Che fine hanno fatto il denaro, gli assegni, l’oro e i gioielli sequestrati a Mussolini e ai gerarchi a Dongo nel 1945? Oggi lo sappiamo.

L’enigma dell’oro di Dongo, il tesoro arrivato con Mussolini nella località dell’alto lago di Como, in Lombardia, dove avvenne l’arresto del Duce, il 27 aprile 1945, è stato in gran parte risolto. Sebbene l’inventario completo dei valori sia stato fatto sparire, e di conseguenza oggi nessuno è in grado di indicare l’entità del “malloppo”, della parte nota del tesoro si possono seguire le tracce.

La prima “verità” riguarda il carattere disomogeneo di questa massa di denaro e preziosi.
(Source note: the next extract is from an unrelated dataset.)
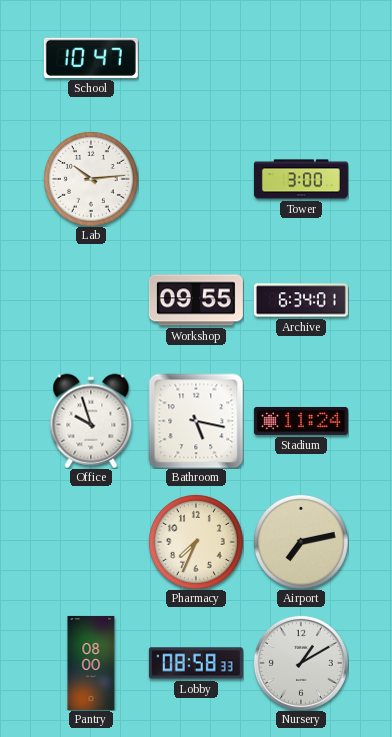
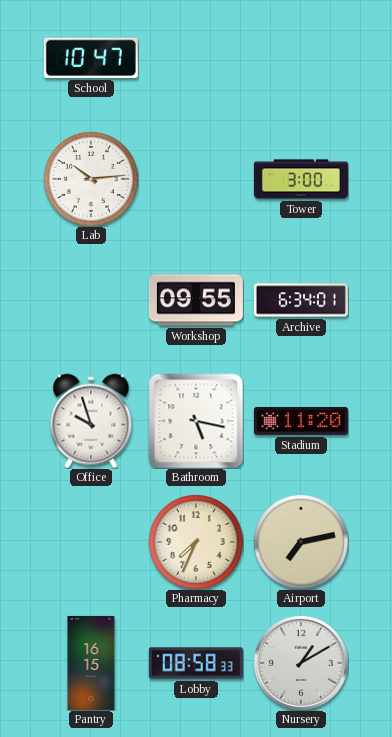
Stadium: 11:24 -> 11:20
Pantry: 08:00 -> 16:15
In parte era riconducibile alle dotazioni finanziarie della Repubblica sociale italiana: è questo il caso del “fondo riservato” del ministero dell’Interno. Oltre a ciò, con il convoglio viaggiavano i patrimoni personali (sotto forma di contante) di ministri e alti gerarchi che a Dongo furono uccisi. Infine c’era il denaro dei militari tedeschi che accompagnavano il Duce nella lunga colonna di automezzi fermata dai partigiani.
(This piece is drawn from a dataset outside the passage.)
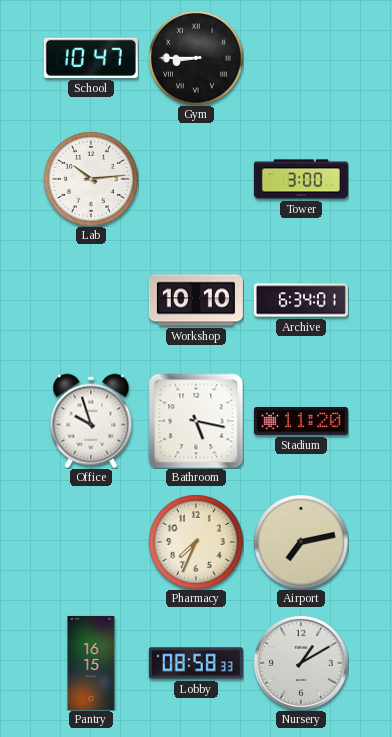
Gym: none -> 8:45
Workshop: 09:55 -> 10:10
Non solo. Il tesoro di Dongo comprendeva valuta italiana e svizzera (sterline, pesetas, franchi francesi e svizzeri, dollari), banconote, moneta aurea e assegni. E poi gioielli, preziosi vari e oro.

L’altra verità è che una parte non trascurabile di quel forziere semovente “evaporò” a contatto con la popolazione locale, che dopo l’arresto si diede a una sorta di “assalto alla diligenza”.